We must always play fair but we must be even more shrewd than fair. And Hazel Poa from NSP gets it when she admonished us to "Never Fear". Of course this doesn't mean I have thrown my support behind them. No need to make up one's mind so quickly. Be open minded.
Why am I suddenly thinking about Section 377A? Because I am watching hypocrisy and looking for courage.
Update: 10:30pm
Interns are afraid to report unfair treatment for fear of a bad report. More broadly and accurately they are afraid will land on them badly because of the unequal power in the relationship with the company and school. Don't I do the same when I deal with my kids' schools? But I am clued in enough to know how to play the system but newbies are at the mercy of their environment.
Some gung ho but repressed beyond their limits to bear bus captains went on strike a few months ago. It takes two fists to punch each other but the other more powerful side got away. Some of the striking bus drivers went to jail. Now what is the take away for the rest of us observing all these? Don't make trouble, don't bother with justice. Bear with it as it is only for a while. We do that in school, in NS and also at internships. If you are already working, you change jobs until you can't and may be you will develop some stress related chronic illness.
You can get away with all these if only a small number of people are affected, but those numbers have been growing. Now we have a problem with no easy solutions. We use the WP as a cane and not an alternative to the PAP. WP's Low is shrewd to publicly accept that role. It will win him support until he is ready to go to the next level.
Why are we in this situation? Because we have been selling ourselves cheap or looking at it from the economic point of view, cutting prices to remain in business or just to fatten profits - the latter will accelerate the wealth gap faster than you can narrow it. First we cut taxes to business and the rich and finally we depress the pay of workers and worsen the terms of employment. Oftentimes they get the boot. And it is all legal but starting to border on the immoral. They have started to redress this for the cleaning workers but there is a long way to go.

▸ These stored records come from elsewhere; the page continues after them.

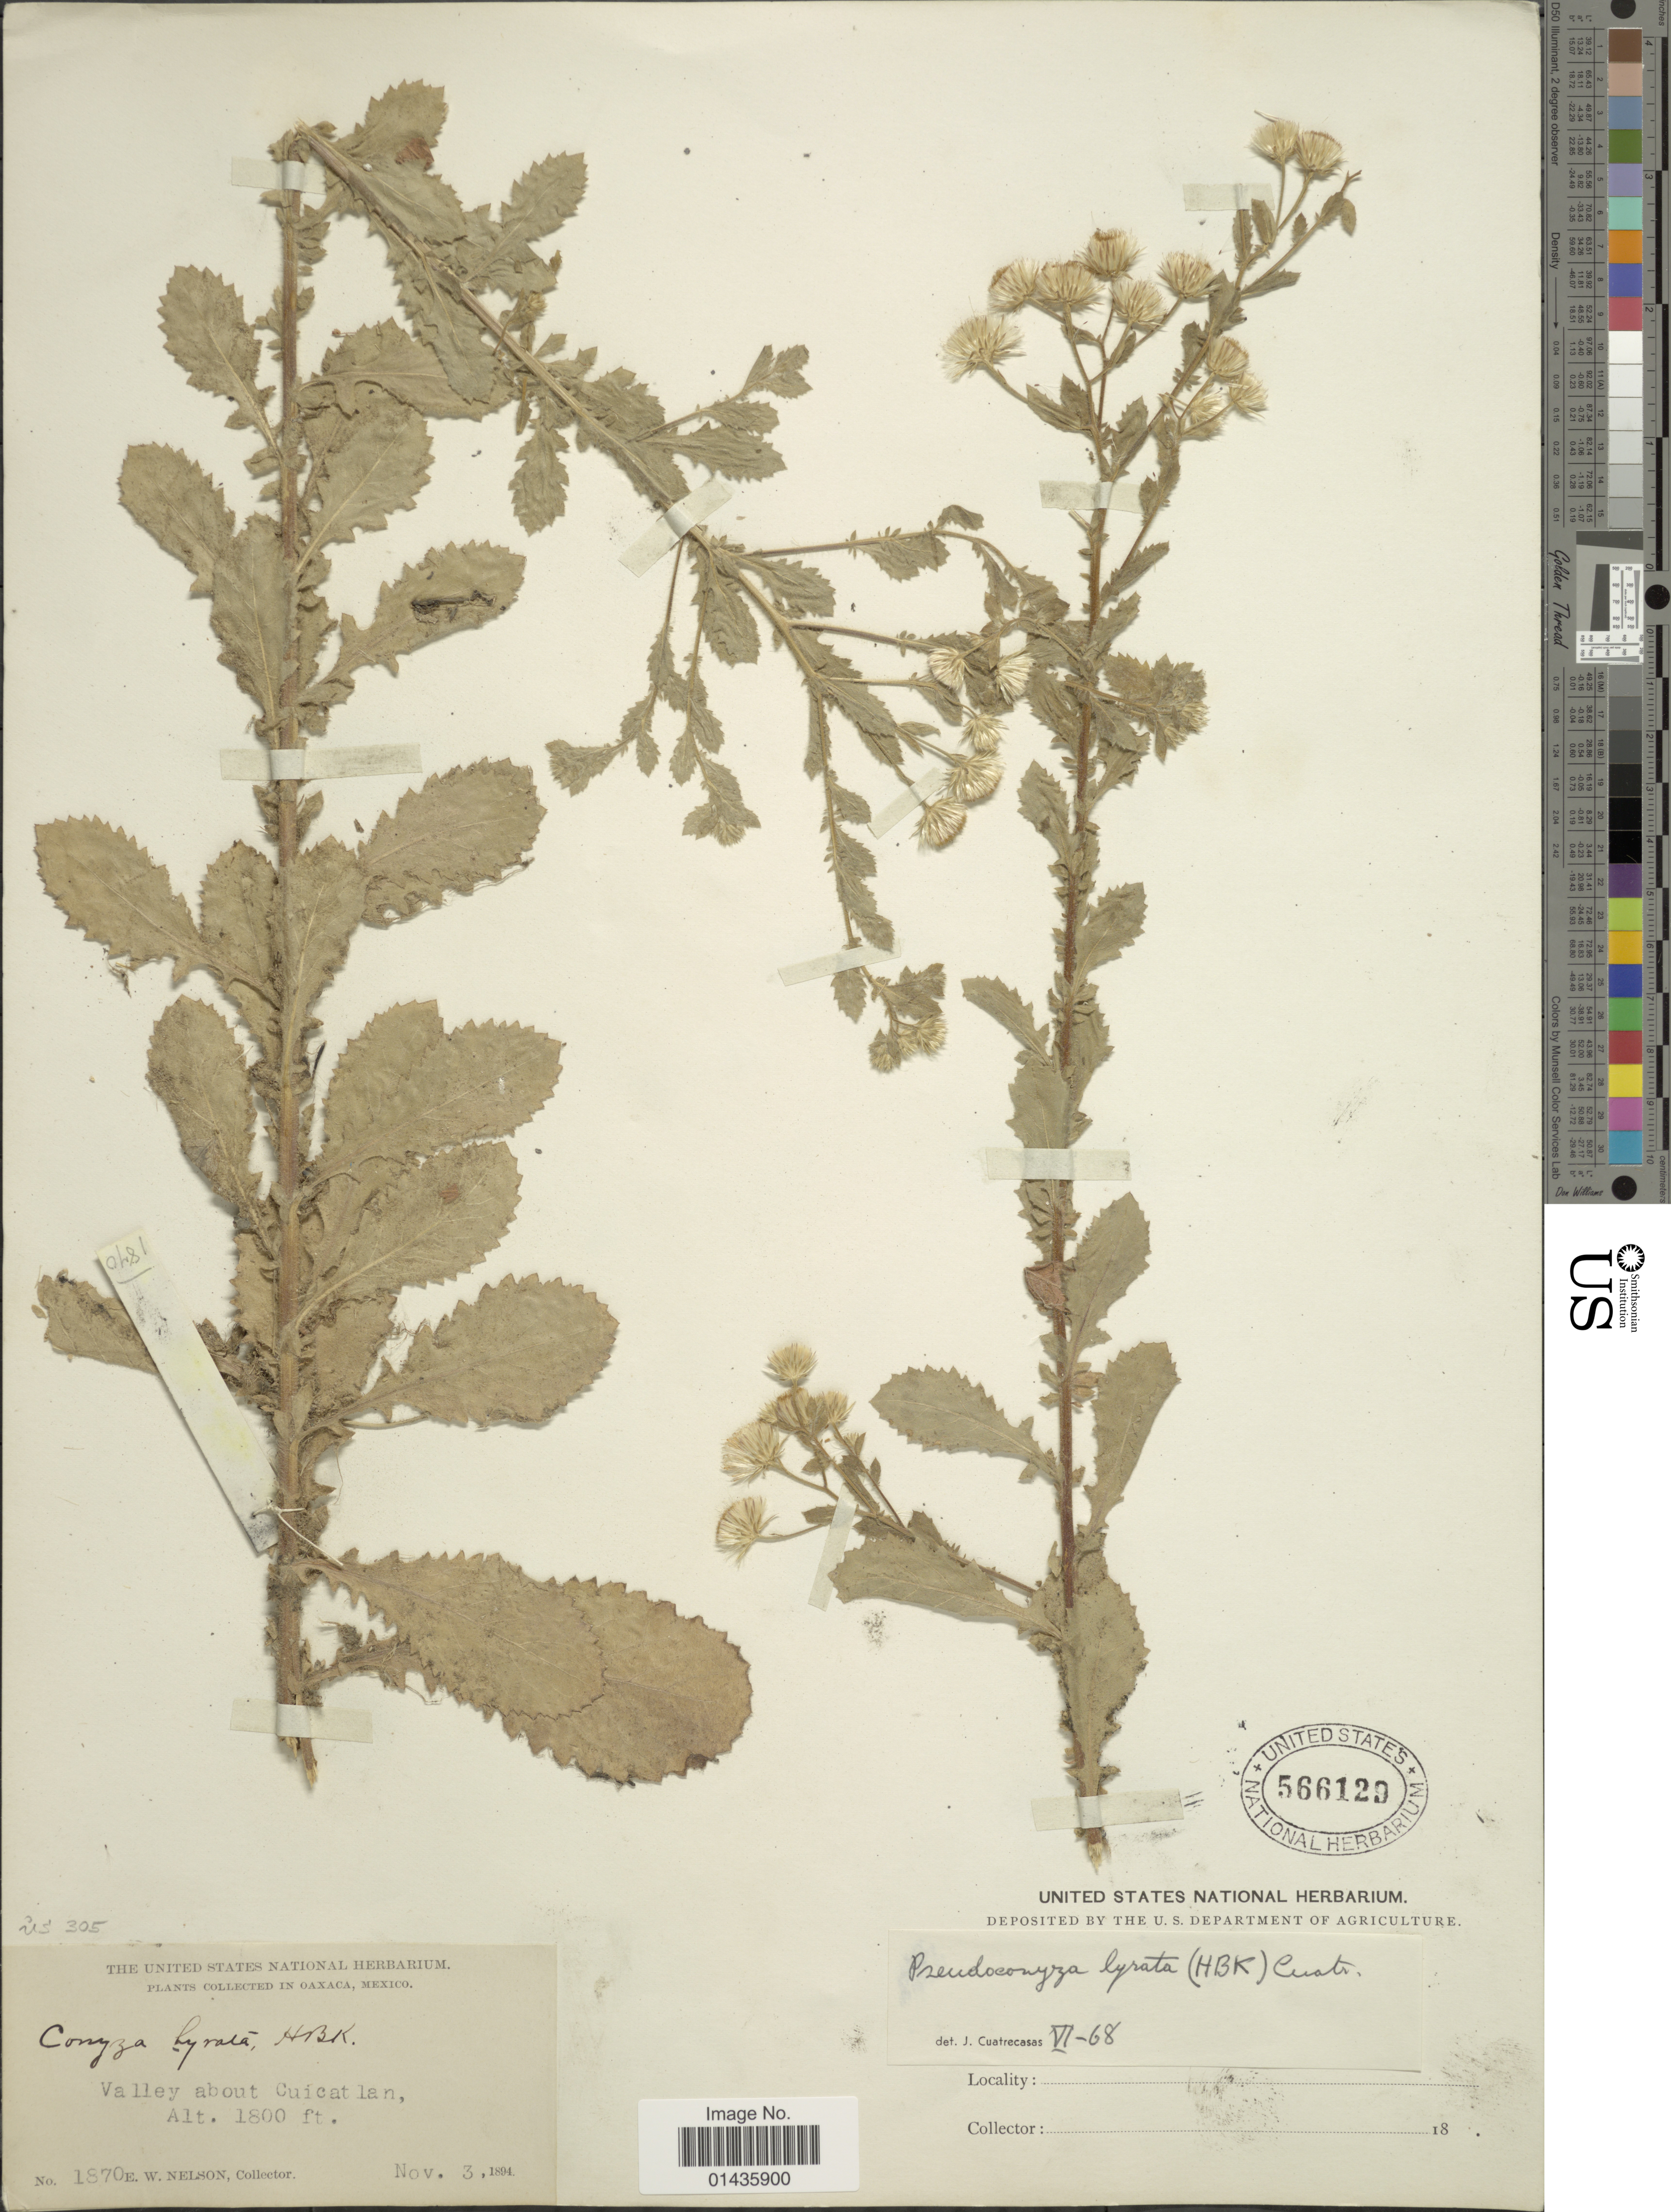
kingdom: Plantae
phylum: Tracheophyta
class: Magnoliopsida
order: Asterales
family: Asteraceae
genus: Pseudoconyza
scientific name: Pseudoconyza lyrata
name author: (Kunth) Cuatrec.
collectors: E. W. Nelson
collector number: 1870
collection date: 1894-11-03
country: Mexico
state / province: Oaxaca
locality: Valley about Cuicatlan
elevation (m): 549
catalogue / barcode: US 566129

We are on the road which workers will if not already see the employment laws as unjust. No wonder NTUC chief Lim Swee Say is so unpopular.
Like 377A, they are afraid to touch the laws and regulations. Naive of them to think that they can get results talking softly without swinging a big stick. I know what the government retort would be. We all know. I also know how to respond but I am not telling yet. To them anytime is a good time. I know now is the wrong time, just as WP Low also know. Just as they knew when to reveal this ghost called AIM.